> [REQUIREMENT]
Copy the text in the data below, changing every "перем. тока" to "переменного тока" and keeping all else the same. Omit the pictures from your answer.

Data extracted from a collection
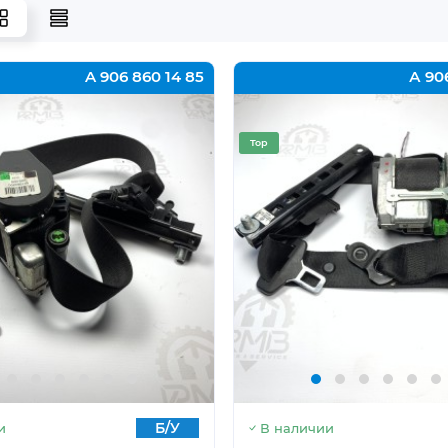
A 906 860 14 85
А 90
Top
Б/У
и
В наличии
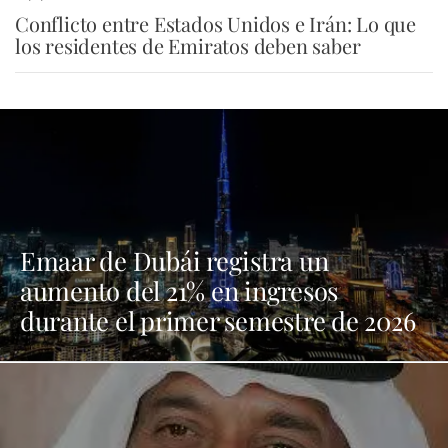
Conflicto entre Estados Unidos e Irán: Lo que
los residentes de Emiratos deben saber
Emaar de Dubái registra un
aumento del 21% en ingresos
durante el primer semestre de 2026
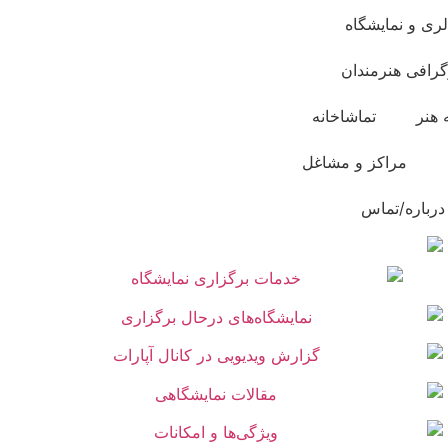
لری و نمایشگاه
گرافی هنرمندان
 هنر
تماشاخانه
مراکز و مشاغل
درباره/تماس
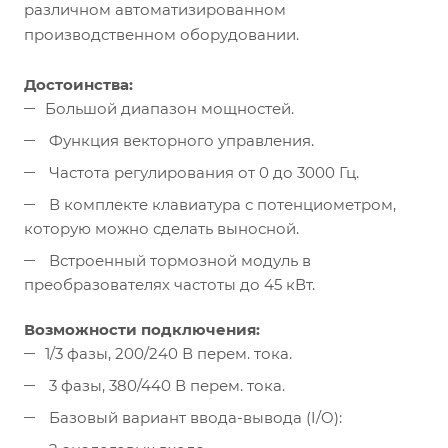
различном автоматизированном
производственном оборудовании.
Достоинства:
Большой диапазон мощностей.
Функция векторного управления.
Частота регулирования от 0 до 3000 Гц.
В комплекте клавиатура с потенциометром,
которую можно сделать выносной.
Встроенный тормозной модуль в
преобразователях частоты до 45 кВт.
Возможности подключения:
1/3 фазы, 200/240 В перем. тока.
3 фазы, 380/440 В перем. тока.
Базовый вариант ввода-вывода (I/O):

> [SOLVED PROBLEM]
A 906 860 14 85
А 90
Top
Б/У
и
В наличии
Conflicto entre Estados Unidos e Irán: Lo que
los residentes de Emiratos deben saber
Emaar de Dubái registra un
aumento del 21% en ingresos
durante el primer semestre de 2026
لری و نمایشگاه
گرافی هنرمندان
 هنر
تماشاخانه
مراکز و مشاغل
درباره/تماس
различном автоматизированном
производственном оборудовании.
Достоинства:
Большой диапазон мощностей.
Функция векторного управления.
Частота регулирования от 0 до 3000 Гц.
В комплекте клавиатура с потенциометром,
которую можно сделать выносной.
Встроенный тормозной модуль в
преобразователях частоты до 45 кВт.
Возможности подключения:
1/3 фазы, 200/240 В переменного тока.
3 фазы, 380/440 В переменного тока.
Базовый вариант ввода-вывода (I/O):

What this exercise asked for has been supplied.